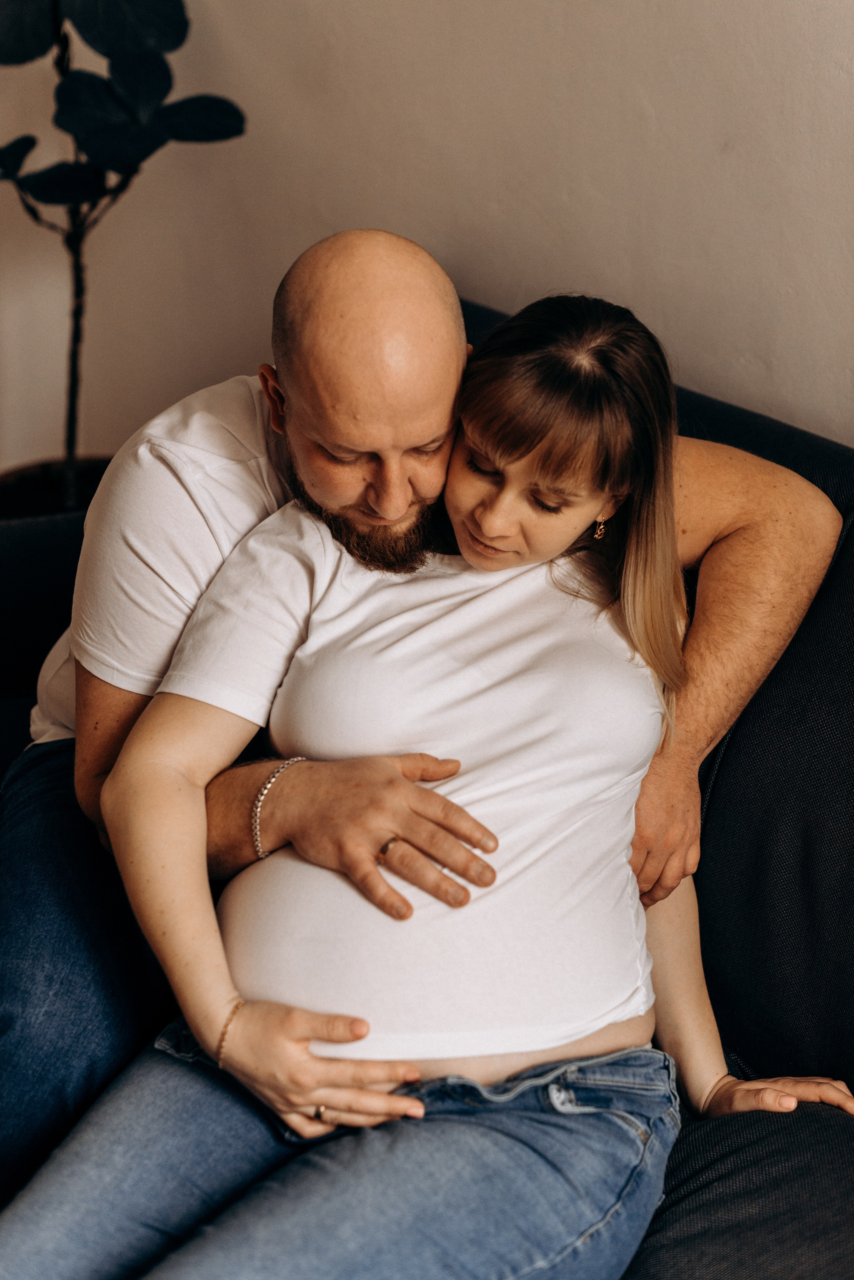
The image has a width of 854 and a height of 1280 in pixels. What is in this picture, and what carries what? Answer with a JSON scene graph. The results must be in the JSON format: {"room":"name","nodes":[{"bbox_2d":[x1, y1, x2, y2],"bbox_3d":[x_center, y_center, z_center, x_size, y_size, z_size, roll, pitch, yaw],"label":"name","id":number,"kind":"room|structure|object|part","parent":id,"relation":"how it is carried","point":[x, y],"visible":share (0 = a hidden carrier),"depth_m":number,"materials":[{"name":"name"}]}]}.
{"room":"living room","nodes":[
{"label":"living room","id":0,"kind":"room"},
{"bbox_2d":[0,0,853,469],"bbox_3d":[0.507,-0.905,1.996,0.208,3.149,4.895,-19,30,-37],"label":"wall","id":1,"kind":"structure","parent":0,"point":[618,274],"depth_m":2.66,"materials":[{"name":"paint"}]},
{"label":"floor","id":2,"kind":"structure","parent":0,"visible":0},
{"bbox_2d":[0,455,115,520],"bbox_3d":[-0.655,-0.116,3.257,0.453,0.341,0.441,-19,30,-37],"label":"plant pot","id":3,"kind":"object","parent":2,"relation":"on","point":[21,494],"visible":0.23,"depth_m":3.21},
{"bbox_2d":[0,0,248,506],"bbox_3d":[-0.591,-0.730,2.865,0.641,1.419,0.603,3,24,6],"label":"potted plant","id":4,"kind":"object","parent":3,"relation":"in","point":[163,36],"visible":0.93,"depth_m":2.83,"materials":[{"name":"green plant"}]},
{"bbox_3d":[-0.623,-0.595,3.095,0.069,0.781,0.080,3,24,6],"label":"trunk","id":5,"kind":"part","parent":4,"relation":"part of","materials":[{"name":"brown plant"}]},
{"bbox_3d":[-0.549,-0.959,2.798,0.530,0.550,0.392,3,24,6],"label":"leaves","id":6,"kind":"part","parent":4,"relation":"part of","materials":[{"name":"green plant"}]},
{"bbox_2d":[0,304,853,1279],"bbox_3d":[0.202,0.323,1.901,1.083,0.932,2.257,-19,30,-37],"label":"sofa","id":7,"kind":"object","parent":2,"relation":"on","point":[723,827],"visible":0.37,"depth_m":1.89,"materials":[{"name":"fabric"}]},
{"bbox_2d":[0,231,840,1197],"bbox_3d":[-0.056,0.090,2.074,0.751,1.037,0.660,-19,30,-37],"label":"man","id":8,"kind":"object","parent":7,"relation":"on","point":[429,261],"visible":0.83,"depth_m":1.88},
{"bbox_2d":[4,278,853,1279],"bbox_3d":[0.047,0.166,1.756,0.677,1.047,0.790,12,26,25],"label":"woman","id":9,"kind":"object","parent":7,"relation":"on","point":[170,740],"visible":0.86,"depth_m":1.71},
{"bbox_2d":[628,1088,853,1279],"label":"sofa cushion","id":10,"kind":"object","parent":7,"relation":"on","point":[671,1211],"visible":0.72,"depth_m":1.59,"materials":[{"name":"black fabric"}]}
]}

___

Task item: If a record holds a picture, leave the picture out and transcribe everything else exactly.

Answer section:
The image has a width of 854 and a height of 1280 in pixels. What is in this picture, and what carries what? Answer with a JSON scene graph. The results must be in the JSON format: {"room":"name","nodes":[{"bbox_2d":[x1, y1, x2, y2],"bbox_3d":[x_center, y_center, z_center, x_size, y_size, z_size, roll, pitch, yaw],"label":"name","id":number,"kind":"room|structure|object|part","parent":id,"relation":"how it is carried","point":[x, y],"visible":share (0 = a hidden carrier),"depth_m":number,"materials":[{"name":"name"}]}]}.
{"room":"living room","nodes":[
{"label":"living room","id":0,"kind":"room"},
{"bbox_2d":[0,0,853,469],"bbox_3d":[0.507,-0.905,1.996,0.208,3.149,4.895,-19,30,-37],"label":"wall","id":1,"kind":"structure","parent":0,"point":[618,274],"depth_m":2.66,"materials":[{"name":"paint"}]},
{"label":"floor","id":2,"kind":"structure","parent":0,"visible":0},
{"bbox_2d":[0,455,115,520],"bbox_3d":[-0.655,-0.116,3.257,0.453,0.341,0.441,-19,30,-37],"label":"plant pot","id":3,"kind":"object","parent":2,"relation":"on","point":[21,494],"visible":0.23,"depth_m":3.21},
{"bbox_2d":[0,0,248,506],"bbox_3d":[-0.591,-0.730,2.865,0.641,1.419,0.603,3,24,6],"label":"potted plant","id":4,"kind":"object","parent":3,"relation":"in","point":[163,36],"visible":0.93,"depth_m":2.83,"materials":[{"name":"green plant"}]},
{"bbox_3d":[-0.623,-0.595,3.095,0.069,0.781,0.080,3,24,6],"label":"trunk","id":5,"kind":"part","parent":4,"relation":"part of","materials":[{"name":"brown plant"}]},
{"bbox_3d":[-0.549,-0.959,2.798,0.530,0.550,0.392,3,24,6],"label":"leaves","id":6,"kind":"part","parent":4,"relation":"part of","materials":[{"name":"green plant"}]},
{"bbox_2d":[0,304,853,1279],"bbox_3d":[0.202,0.323,1.901,1.083,0.932,2.257,-19,30,-37],"label":"sofa","id":7,"kind":"object","parent":2,"relation":"on","point":[723,827],"visible":0.37,"depth_m":1.89,"materials":[{"name":"fabric"}]},
{"bbox_2d":[0,231,840,1197],"bbox_3d":[-0.056,0.090,2.074,0.751,1.037,0.660,-19,30,-37],"label":"man","id":8,"kind":"object","parent":7,"relation":"on","point":[429,261],"visible":0.83,"depth_m":1.88},
{"bbox_2d":[4,278,853,1279],"bbox_3d":[0.047,0.166,1.756,0.677,1.047,0.790,12,26,25],"label":"woman","id":9,"kind":"object","parent":7,"relation":"on","point":[170,740],"visible":0.86,"depth_m":1.71},
{"bbox_2d":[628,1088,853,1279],"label":"sofa cushion","id":10,"kind":"object","parent":7,"relation":"on","point":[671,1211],"visible":0.72,"depth_m":1.59,"materials":[{"name":"black fabric"}]}
]}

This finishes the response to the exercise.